TASK DESCRIPTION: Can you swap "Accuracy" for "Precision" in the lines from the one holding "### Evaluation Criteria" through the end of the records, inclusive, and give those lines back with nothing else altered?

[[ DATA PROVIDED, beginning ]]

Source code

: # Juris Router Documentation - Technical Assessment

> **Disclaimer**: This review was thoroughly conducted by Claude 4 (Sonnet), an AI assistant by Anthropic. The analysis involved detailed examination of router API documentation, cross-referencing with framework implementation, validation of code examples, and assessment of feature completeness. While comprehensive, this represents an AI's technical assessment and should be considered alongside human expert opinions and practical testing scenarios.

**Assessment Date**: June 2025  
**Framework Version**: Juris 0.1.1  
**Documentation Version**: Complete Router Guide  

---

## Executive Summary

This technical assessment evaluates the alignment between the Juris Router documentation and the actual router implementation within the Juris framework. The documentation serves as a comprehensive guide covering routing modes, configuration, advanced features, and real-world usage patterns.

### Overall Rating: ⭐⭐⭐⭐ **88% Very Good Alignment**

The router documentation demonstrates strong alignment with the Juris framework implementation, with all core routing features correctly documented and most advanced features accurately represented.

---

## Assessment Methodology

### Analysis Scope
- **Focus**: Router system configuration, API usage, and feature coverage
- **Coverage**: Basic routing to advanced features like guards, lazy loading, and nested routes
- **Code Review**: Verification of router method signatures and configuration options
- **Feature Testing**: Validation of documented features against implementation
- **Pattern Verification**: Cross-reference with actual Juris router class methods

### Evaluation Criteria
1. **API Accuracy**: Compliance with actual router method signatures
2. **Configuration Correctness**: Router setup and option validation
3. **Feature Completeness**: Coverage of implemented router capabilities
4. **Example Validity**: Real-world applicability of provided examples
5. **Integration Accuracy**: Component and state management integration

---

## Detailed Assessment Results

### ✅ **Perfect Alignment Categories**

[[ DATA PROVIDED, end ]]

WRITTEN SOLUTION:
### Evaluation Criteria
1. **API Precision**: Compliance with actual router method signatures
2. **Configuration Correctness**: Router setup and option validation
3. **Feature Completeness**: Coverage of implemented router capabilities
4. **Example Validity**: Real-world applicability of provided examples
5. **Integration Precision**: Component and state management integration

---

## Detailed Assessment Results

### ✅ **Perfect Alignment Categories**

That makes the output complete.